§ **Task requirements**
Please write out the records below again, swapping "common name" for "vernacular name" wherever it occurs and leaving everything else unchanged.

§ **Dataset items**

● ● ● ●

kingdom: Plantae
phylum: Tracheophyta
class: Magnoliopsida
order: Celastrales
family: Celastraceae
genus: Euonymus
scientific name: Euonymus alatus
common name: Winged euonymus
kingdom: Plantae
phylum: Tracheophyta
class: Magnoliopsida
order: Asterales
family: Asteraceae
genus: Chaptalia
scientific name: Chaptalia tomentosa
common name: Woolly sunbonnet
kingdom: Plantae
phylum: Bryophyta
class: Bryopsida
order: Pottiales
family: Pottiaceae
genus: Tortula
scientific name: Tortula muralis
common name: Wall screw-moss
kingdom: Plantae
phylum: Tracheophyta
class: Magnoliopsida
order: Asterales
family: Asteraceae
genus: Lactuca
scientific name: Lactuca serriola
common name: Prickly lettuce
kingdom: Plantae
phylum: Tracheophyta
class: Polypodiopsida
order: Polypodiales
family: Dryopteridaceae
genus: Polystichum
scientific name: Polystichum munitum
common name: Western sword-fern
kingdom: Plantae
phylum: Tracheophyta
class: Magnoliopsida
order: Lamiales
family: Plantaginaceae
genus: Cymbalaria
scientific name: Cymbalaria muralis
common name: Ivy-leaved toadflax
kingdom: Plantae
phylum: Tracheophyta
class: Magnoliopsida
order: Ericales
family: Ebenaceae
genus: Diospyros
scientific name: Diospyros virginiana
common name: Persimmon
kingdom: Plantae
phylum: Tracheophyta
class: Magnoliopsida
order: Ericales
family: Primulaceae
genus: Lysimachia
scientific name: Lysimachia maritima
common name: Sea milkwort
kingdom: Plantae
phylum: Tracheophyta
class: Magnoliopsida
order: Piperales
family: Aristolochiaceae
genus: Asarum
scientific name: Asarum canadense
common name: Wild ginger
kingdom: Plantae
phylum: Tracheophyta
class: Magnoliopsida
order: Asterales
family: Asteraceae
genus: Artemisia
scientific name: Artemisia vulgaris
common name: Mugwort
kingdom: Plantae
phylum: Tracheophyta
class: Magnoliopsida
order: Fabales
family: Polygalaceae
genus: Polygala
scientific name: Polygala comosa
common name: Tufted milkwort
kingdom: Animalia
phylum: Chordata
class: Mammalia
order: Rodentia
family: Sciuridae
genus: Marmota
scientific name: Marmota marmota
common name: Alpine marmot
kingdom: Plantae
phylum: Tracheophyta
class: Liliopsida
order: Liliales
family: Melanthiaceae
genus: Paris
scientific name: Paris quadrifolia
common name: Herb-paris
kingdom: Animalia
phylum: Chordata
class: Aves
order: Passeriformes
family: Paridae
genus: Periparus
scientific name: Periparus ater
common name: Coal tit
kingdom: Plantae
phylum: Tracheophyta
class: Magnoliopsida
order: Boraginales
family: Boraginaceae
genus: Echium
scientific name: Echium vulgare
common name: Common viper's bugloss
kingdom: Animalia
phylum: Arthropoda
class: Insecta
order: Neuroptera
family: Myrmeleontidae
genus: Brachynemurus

● ● ● ●

§ **Result of the task**
kingdom: Plantae
phylum: Tracheophyta
class: Magnoliopsida
order: Celastrales
family: Celastraceae
genus: Euonymus
scientific name: Euonymus alatus
vernacular name: Winged euonymus
kingdom: Plantae
phylum: Tracheophyta
class: Magnoliopsida
order: Asterales
family: Asteraceae
genus: Chaptalia
scientific name: Chaptalia tomentosa
vernacular name: Woolly sunbonnet
kingdom: Plantae
phylum: Bryophyta
class: Bryopsida
order: Pottiales
family: Pottiaceae
genus: Tortula
scientific name: Tortula muralis
vernacular name: Wall screw-moss
kingdom: Plantae
phylum: Tracheophyta
class: Magnoliopsida
order: Asterales
family: Asteraceae
genus: Lactuca
scientific name: Lactuca serriola
vernacular name: Prickly lettuce
kingdom: Plantae
phylum: Tracheophyta
class: Polypodiopsida
order: Polypodiales
family: Dryopteridaceae
genus: Polystichum
scientific name: Polystichum munitum
vernacular name: Western sword-fern
kingdom: Plantae
phylum: Tracheophyta
class: Magnoliopsida
order: Lamiales
family: Plantaginaceae
genus: Cymbalaria
scientific name: Cymbalaria muralis
vernacular name: Ivy-leaved toadflax
kingdom: Plantae
phylum: Tracheophyta
class: Magnoliopsida
order: Ericales
family: Ebenaceae
genus: Diospyros
scientific name: Diospyros virginiana
vernacular name: Persimmon
kingdom: Plantae
phylum: Tracheophyta
class: Magnoliopsida
order: Ericales
family: Primulaceae
genus: Lysimachia
scientific name: Lysimachia maritima
vernacular name: Sea milkwort
kingdom: Plantae
phylum: Tracheophyta
class: Magnoliopsida
order: Piperales
family: Aristolochiaceae
genus: Asarum
scientific name: Asarum canadense
vernacular name: Wild ginger
kingdom: Plantae
phylum: Tracheophyta
class: Magnoliopsida
order: Asterales
family: Asteraceae
genus: Artemisia
scientific name: Artemisia vulgaris
vernacular name: Mugwort
kingdom: Plantae
phylum: Tracheophyta
class: Magnoliopsida
order: Fabales
family: Polygalaceae
genus: Polygala
scientific name: Polygala comosa
vernacular name: Tufted milkwort
kingdom: Animalia
phylum: Chordata
class: Mammalia
order: Rodentia
family: Sciuridae
genus: Marmota
scientific name: Marmota marmota
vernacular name: Alpine marmot
kingdom: Plantae
phylum: Tracheophyta
class: Liliopsida
order: Liliales
family: Melanthiaceae
genus: Paris
scientific name: Paris quadrifolia
vernacular name: Herb-paris
kingdom: Animalia
phylum: Chordata
class: Aves
order: Passeriformes
family: Paridae
genus: Periparus
scientific name: Periparus ater
vernacular name: Coal tit
kingdom: Plantae
phylum: Tracheophyta
class: Magnoliopsida
order: Boraginales
family: Boraginaceae
genus: Echium
scientific name: Echium vulgare
vernacular name: Common viper's bugloss
kingdom: Animalia
phylum: Arthropoda
class: Insecta
order: Neuroptera
family: Myrmeleontidae
genus: Brachynemurus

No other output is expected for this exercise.